Что сделать —
a) Перепишите слово в слово кусок из отрывка о царе Грозном от «Трагической была судьба» до «свекру третьей женой.».
b) Допишите отрывок о царе Грозном дальше, начиная сразу после его последнего предложения.

Жизнь Грозного-царя была трагедией, он и мучил других, и мучился сам, терзался от страха, одиночества, от угрызений совести, от сознания невозможности осуществить задуманное и непоправимости совершенных им ошибок…

Трагической была судьба и сыновей царя. Старший сын, Дмитрий, утонул в младенчестве, выпал из рук няньки во время переправы через реку. Родившийся вслед за ним Иван (характером, видимо, схожий с отцом) был убит Грозным в 1581 году, об этом напоминает знаменитая картина Репина. Убит случайно, царь забылся в гневе, или же намеренно? Современники по-разному объясняли это убийство. Одни полагали, что царевич желал встать во главе армии, оборонявшей Псков от войск польского короля Стефана Батория, и укорял царя в трусости. Царь же думал о мире и боялся доверять войско опасному наследнику. По словам других, Грозный требовал, чтобы царевич развелся с приглянувшейся свекру третьей женой.

Исходные данные —
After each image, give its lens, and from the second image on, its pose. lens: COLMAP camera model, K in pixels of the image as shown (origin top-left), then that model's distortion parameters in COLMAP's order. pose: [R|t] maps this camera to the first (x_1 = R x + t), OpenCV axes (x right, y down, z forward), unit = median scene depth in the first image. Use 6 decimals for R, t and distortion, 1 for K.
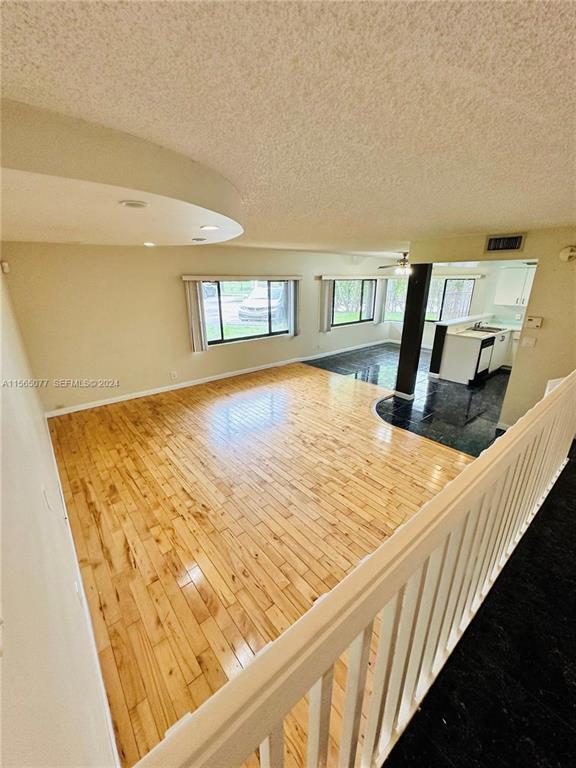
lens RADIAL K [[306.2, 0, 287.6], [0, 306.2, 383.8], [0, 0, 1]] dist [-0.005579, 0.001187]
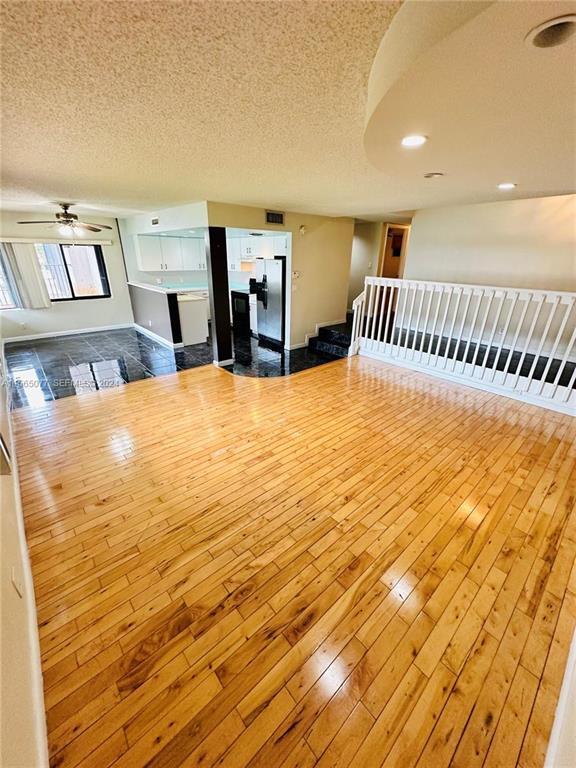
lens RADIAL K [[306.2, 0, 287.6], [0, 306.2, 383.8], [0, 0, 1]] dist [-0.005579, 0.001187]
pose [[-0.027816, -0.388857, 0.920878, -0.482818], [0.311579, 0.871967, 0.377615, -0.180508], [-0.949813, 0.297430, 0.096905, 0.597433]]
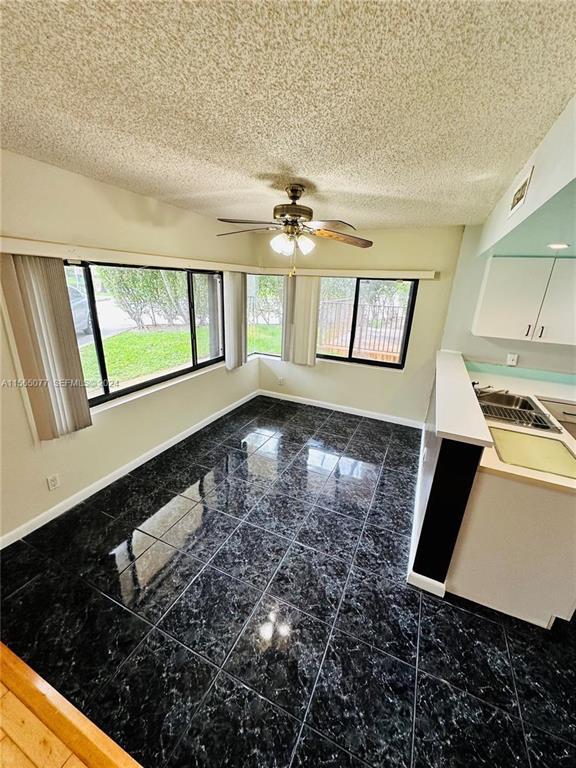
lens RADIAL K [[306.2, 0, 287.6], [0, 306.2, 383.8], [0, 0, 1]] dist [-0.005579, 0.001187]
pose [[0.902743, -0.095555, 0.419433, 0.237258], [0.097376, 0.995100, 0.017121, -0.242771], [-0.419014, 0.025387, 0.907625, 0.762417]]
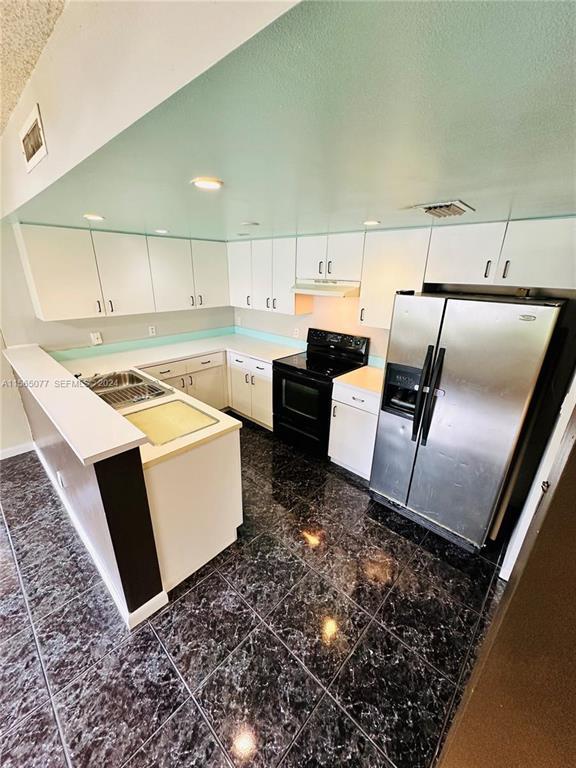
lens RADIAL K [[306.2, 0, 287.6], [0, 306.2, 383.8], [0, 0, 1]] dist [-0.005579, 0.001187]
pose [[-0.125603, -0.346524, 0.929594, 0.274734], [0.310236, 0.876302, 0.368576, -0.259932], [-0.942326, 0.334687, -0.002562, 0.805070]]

* * *

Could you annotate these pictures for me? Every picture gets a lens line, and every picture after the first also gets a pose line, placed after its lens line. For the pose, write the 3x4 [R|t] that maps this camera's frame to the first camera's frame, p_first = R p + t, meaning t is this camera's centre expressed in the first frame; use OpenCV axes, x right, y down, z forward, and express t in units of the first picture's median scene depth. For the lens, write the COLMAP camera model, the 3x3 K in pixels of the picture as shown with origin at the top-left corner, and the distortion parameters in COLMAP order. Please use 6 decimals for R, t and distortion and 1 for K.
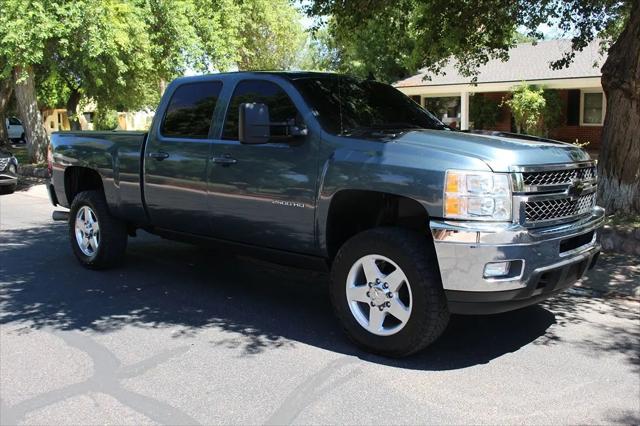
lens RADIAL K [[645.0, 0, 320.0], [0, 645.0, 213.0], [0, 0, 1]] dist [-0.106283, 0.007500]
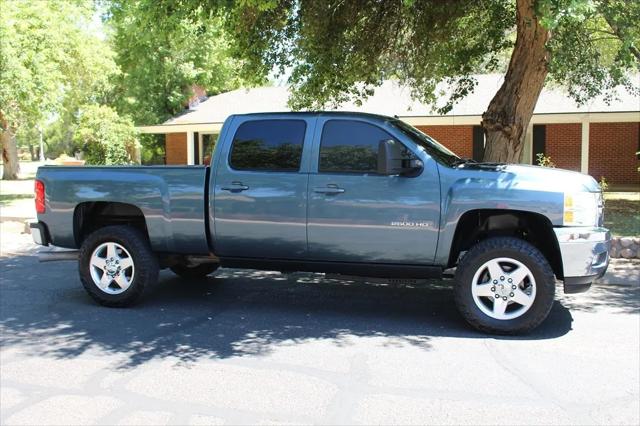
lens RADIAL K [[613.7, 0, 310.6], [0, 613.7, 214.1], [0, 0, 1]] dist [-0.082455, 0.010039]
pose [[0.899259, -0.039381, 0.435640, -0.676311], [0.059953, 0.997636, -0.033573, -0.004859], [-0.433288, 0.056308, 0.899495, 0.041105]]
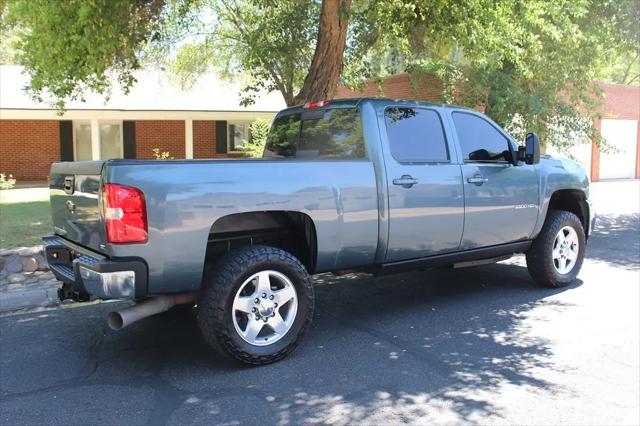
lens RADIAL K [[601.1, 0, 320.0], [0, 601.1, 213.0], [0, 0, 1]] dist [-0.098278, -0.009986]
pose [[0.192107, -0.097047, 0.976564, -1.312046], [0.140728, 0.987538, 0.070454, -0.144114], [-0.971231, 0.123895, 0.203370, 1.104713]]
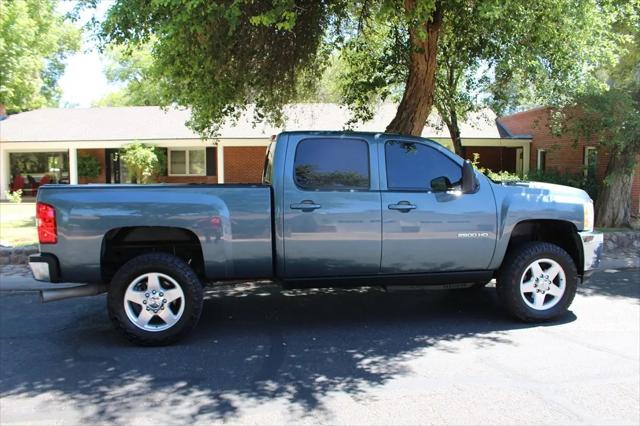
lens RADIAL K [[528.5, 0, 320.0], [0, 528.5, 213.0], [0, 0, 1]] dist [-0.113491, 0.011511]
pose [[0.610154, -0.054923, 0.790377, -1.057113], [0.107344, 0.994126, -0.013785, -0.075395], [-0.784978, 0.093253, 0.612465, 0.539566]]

---

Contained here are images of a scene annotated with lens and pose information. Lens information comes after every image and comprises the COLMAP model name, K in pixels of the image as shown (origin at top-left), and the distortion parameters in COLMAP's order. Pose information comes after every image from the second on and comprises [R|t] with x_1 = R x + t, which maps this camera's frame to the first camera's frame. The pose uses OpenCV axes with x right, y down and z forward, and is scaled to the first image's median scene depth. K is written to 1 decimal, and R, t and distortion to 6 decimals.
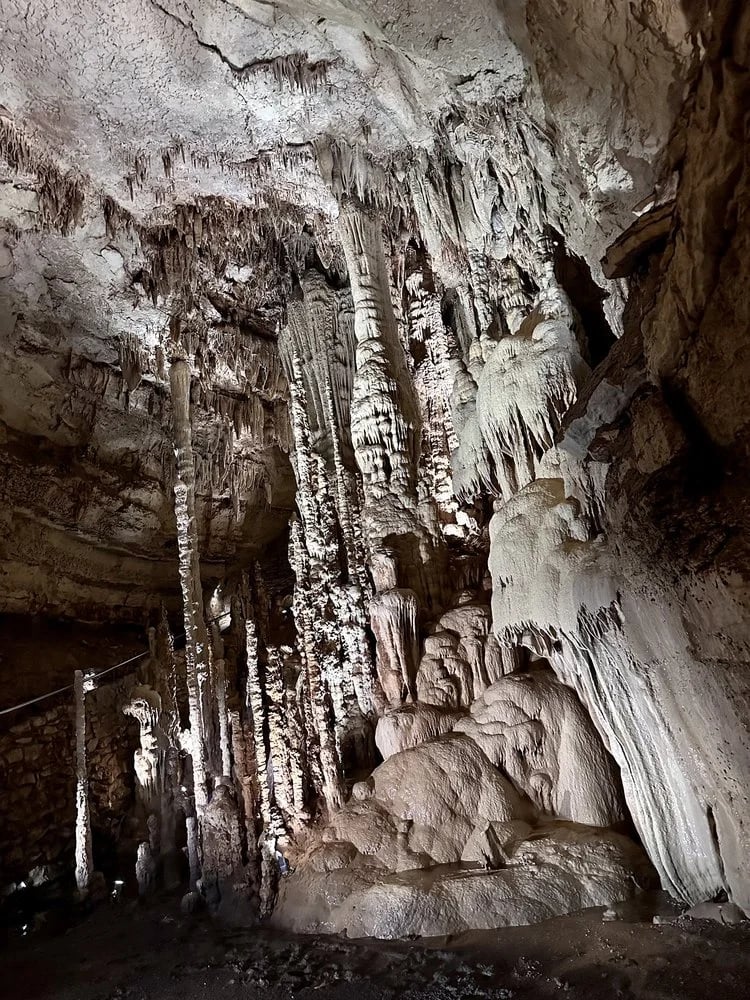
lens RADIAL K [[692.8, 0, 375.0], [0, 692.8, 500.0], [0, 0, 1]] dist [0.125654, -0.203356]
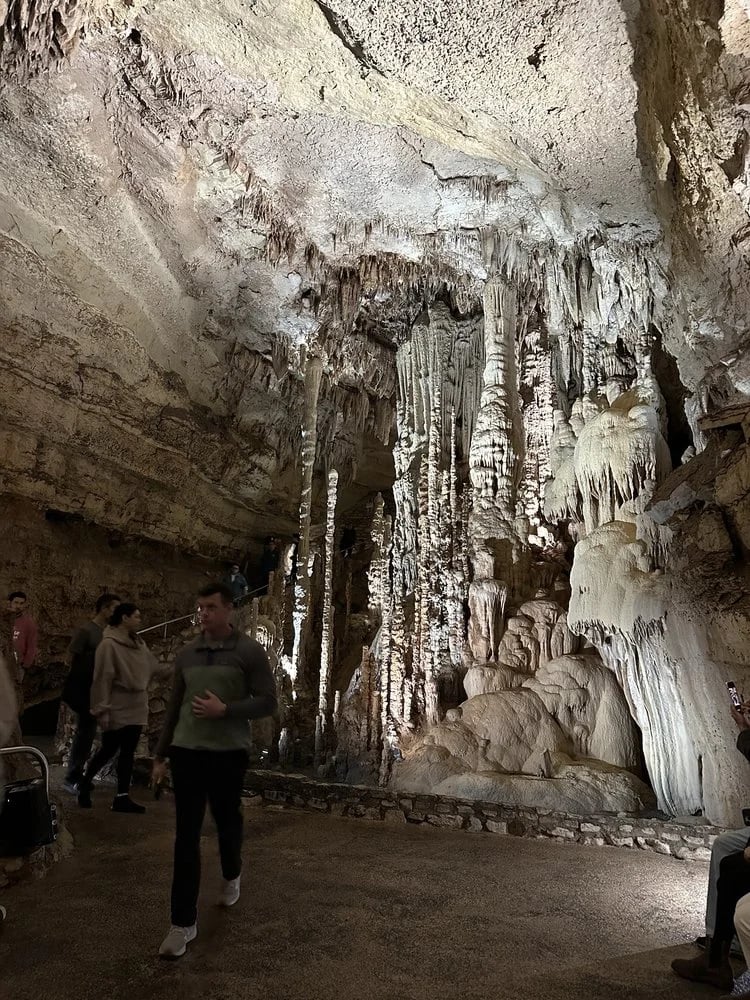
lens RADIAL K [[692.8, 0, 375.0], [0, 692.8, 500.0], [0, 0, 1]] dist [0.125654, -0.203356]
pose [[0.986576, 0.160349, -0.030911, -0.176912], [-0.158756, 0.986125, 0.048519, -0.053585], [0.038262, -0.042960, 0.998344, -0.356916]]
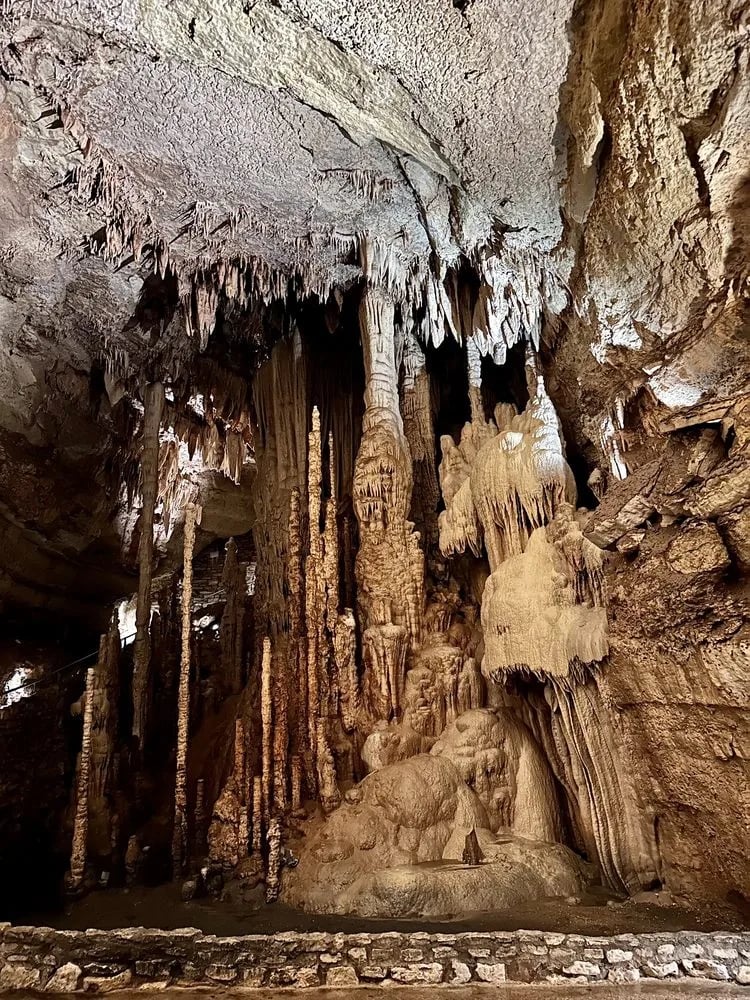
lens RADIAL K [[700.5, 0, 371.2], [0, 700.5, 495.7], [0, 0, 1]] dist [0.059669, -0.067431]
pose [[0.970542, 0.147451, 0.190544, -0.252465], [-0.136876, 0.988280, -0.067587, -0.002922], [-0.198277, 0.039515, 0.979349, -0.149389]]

Ответы по заданиям —
a)
Трагической была судьба и сыновей царя. Старший сын, Дмитрий, утонул в младенчестве, выпал из рук няньки во время переправы через реку. Родившийся вслед за ним Иван (характером, видимо, схожий с отцом) был убит Грозным в 1581 году, об этом напоминает знаменитая картина Репина. Убит случайно, царь забылся в гневе, или же намеренно? Современники по-разному объясняли это убийство. Одни полагали, что царевич желал встать во главе армии, оборонявшей Псков от войск польского короля Стефана Батория, и укорял царя в трусости. Царь же думал о мире и боялся доверять войско опасному наследнику. По словам других, Грозный требовал, чтобы царевич развелся с приглянувшейся свекру третьей женой.

b)
Третий сын, Федор, неожиданно достигнув престола, старался отстраняться от государственных дел. Царь Федор «о мирских же ни о чем попечения не имея, токмо о душевном спасении». Но в годы, когда он был царем (1584–1598), издаются указы о закрепощении крестьян, объединяются в казачьих колониях на южных окраинах страны беглые, пытаясь противопоставить себя централизованному государству, лелея наивную мечту о мужицком царстве во главе с «хорошим царем», воздвигаются города-крепости в Поволжье и близ южных и западных границ, начинается хозяйственное освоение зауральских земель. А мы царя Федора Ивановича по-прежнему больше представляем по драме А. К. Толстого, чем по современным ему историческим источникам. Неспособен был царь Федор к правительственной деятельности, слаб разумом? Или же, напротив, был достаточно умен, чтобы испугаться власти? Чем объяснить, что этот богобоязненный царь не успел принять перед смертью, согласно обычаю, схиму и похоронен в царском облачении в отличие от своего отца, положенного в гроб в монашеском одеянии (так умирающий Иван Грозный надеялся искупить свои грехи)? Своею ли смертью умер Федор?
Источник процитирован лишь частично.